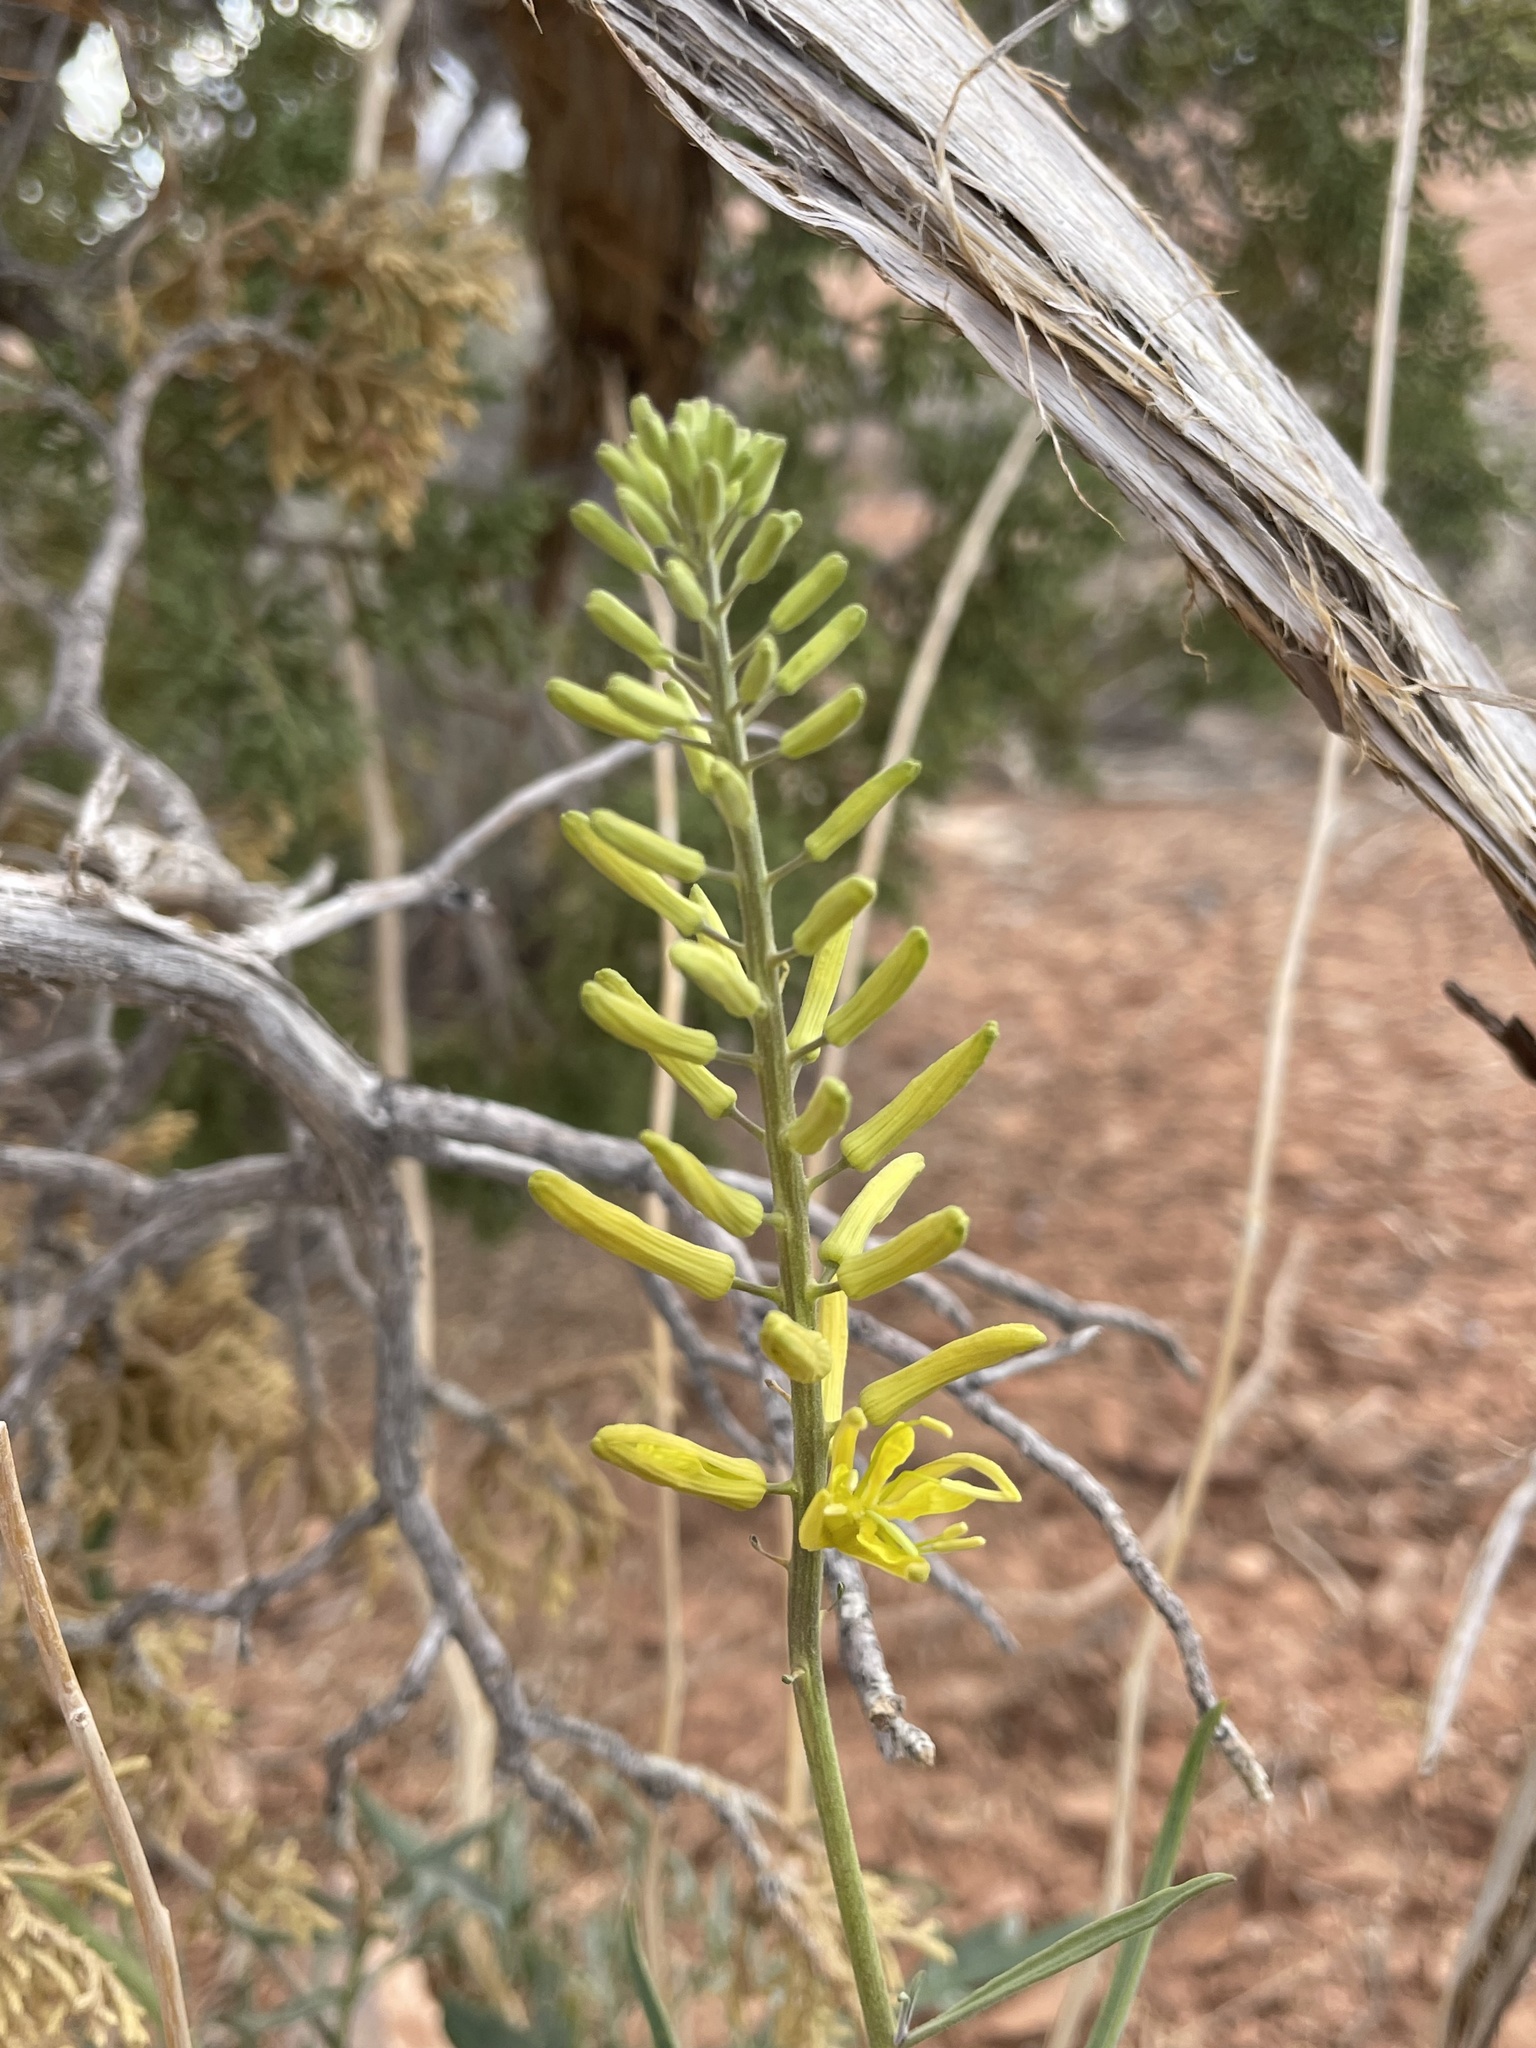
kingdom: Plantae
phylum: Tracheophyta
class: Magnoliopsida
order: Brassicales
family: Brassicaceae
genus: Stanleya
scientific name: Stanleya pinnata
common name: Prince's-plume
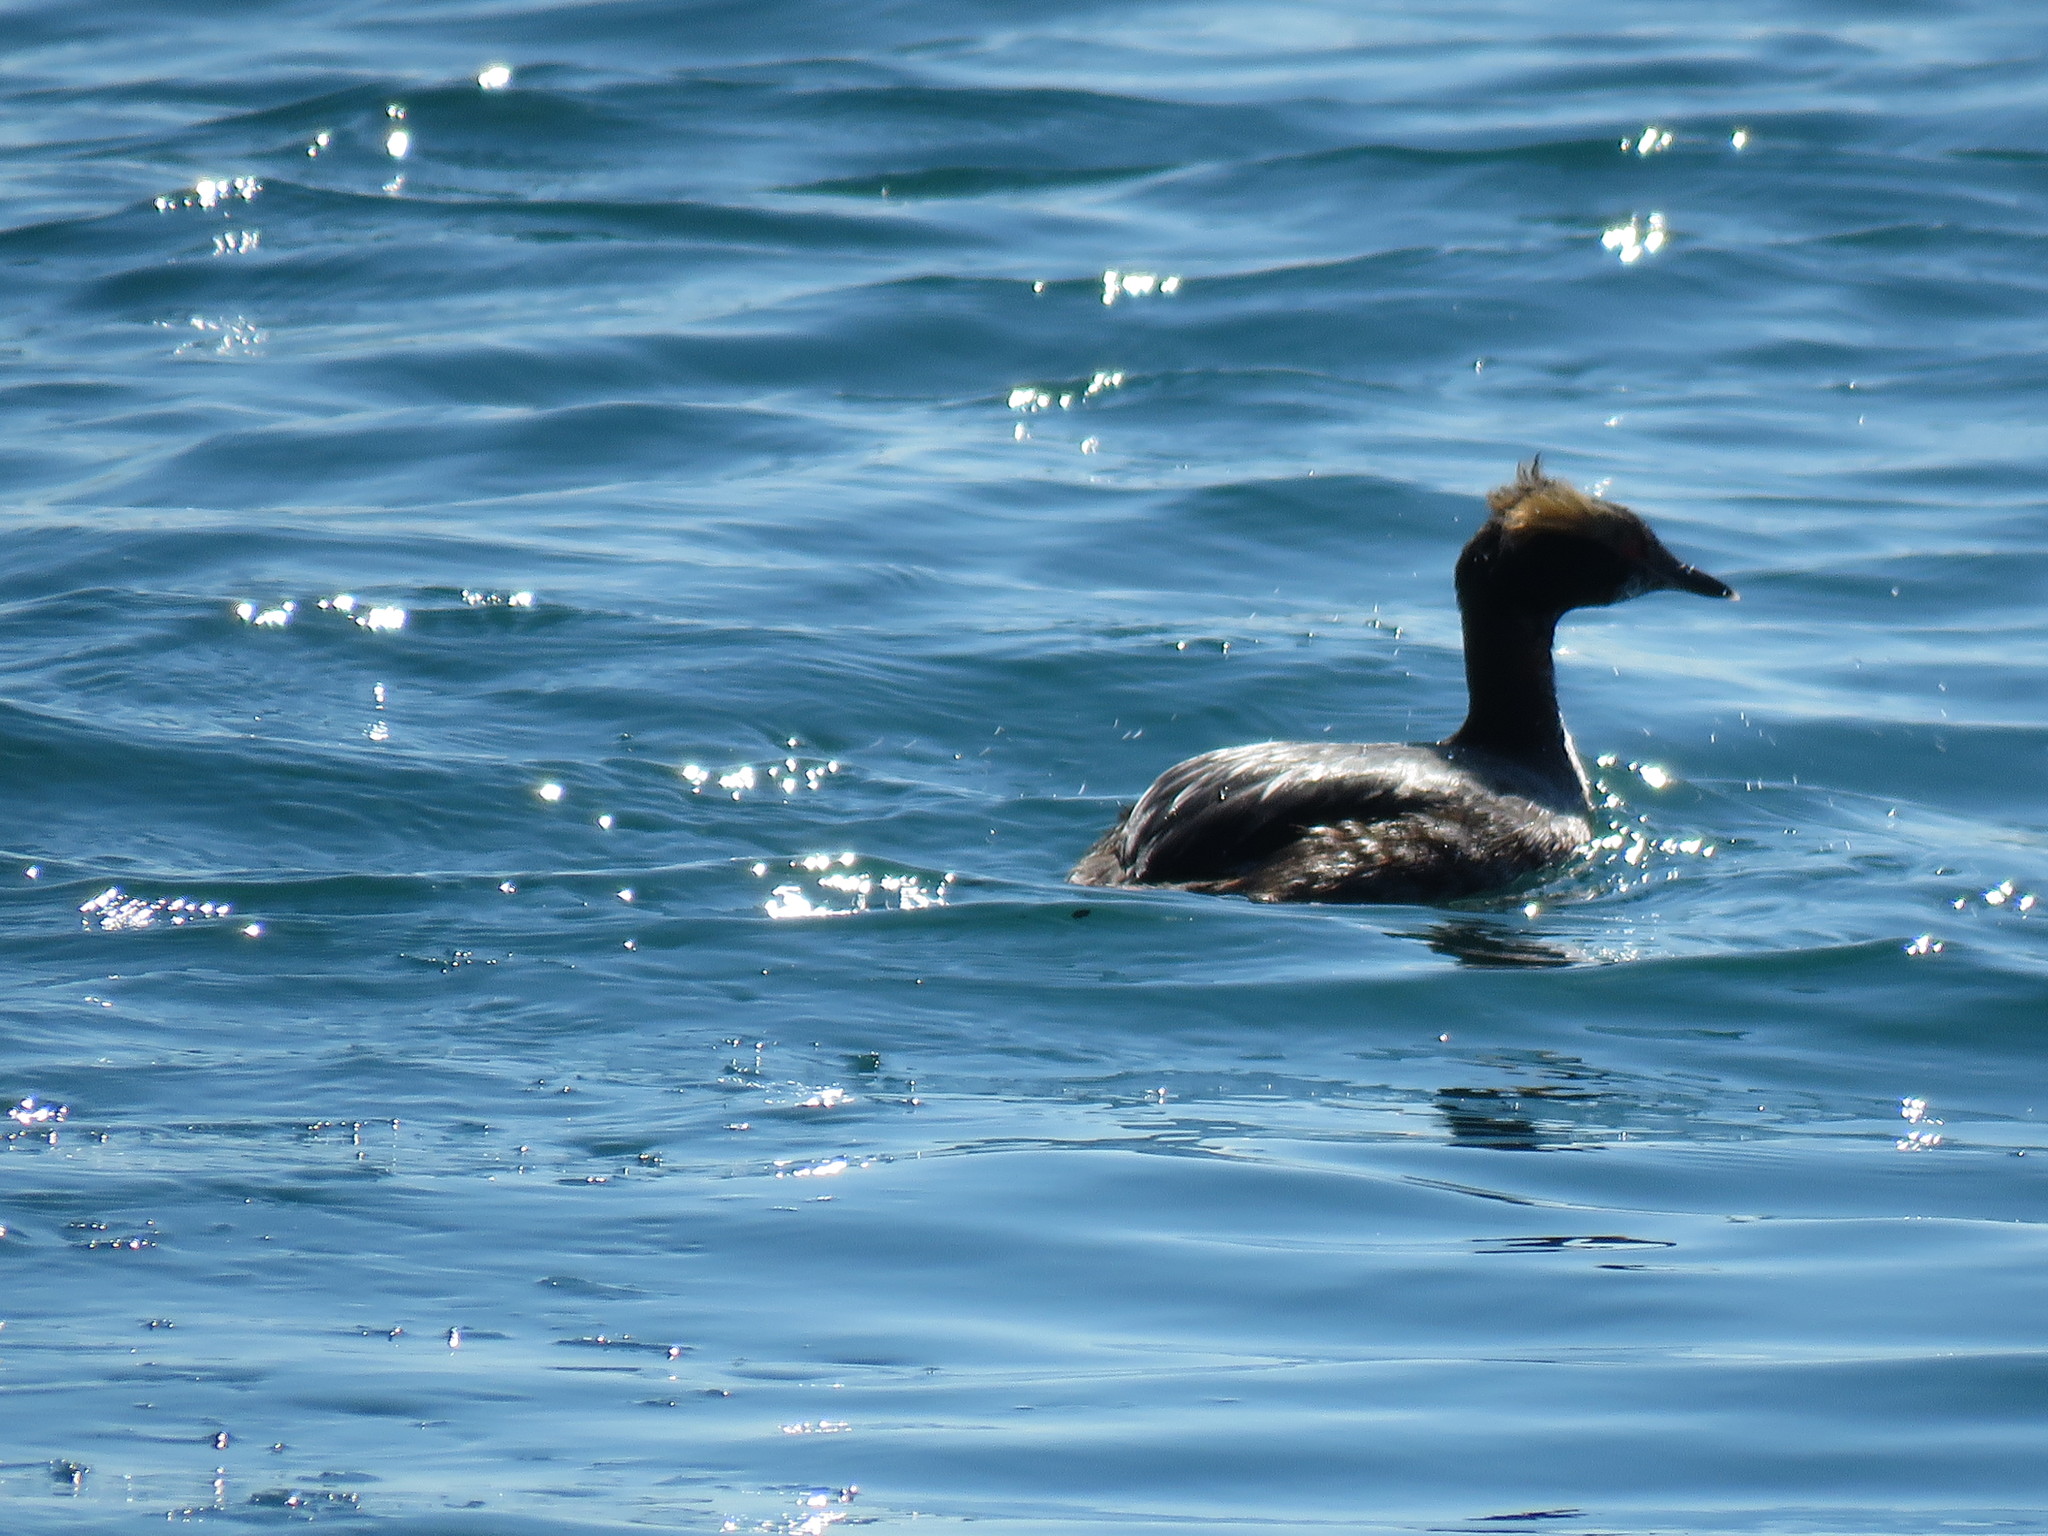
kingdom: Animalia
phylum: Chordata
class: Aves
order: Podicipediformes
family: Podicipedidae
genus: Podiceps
+ + + + +
> _What to work on_
Update all of the data above by changing every "common name" to "vernacular name", keeping everything else the same, and omit the picture lines from your answer.

> _Written solution_
kingdom: Plantae
phylum: Tracheophyta
class: Magnoliopsida
order: Brassicales
family: Brassicaceae
genus: Stanleya
scientific name: Stanleya pinnata
vernacular name: Prince's-plume
kingdom: Animalia
phylum: Chordata
class: Aves
order: Podicipediformes
family: Podicipedidae
genus: Podiceps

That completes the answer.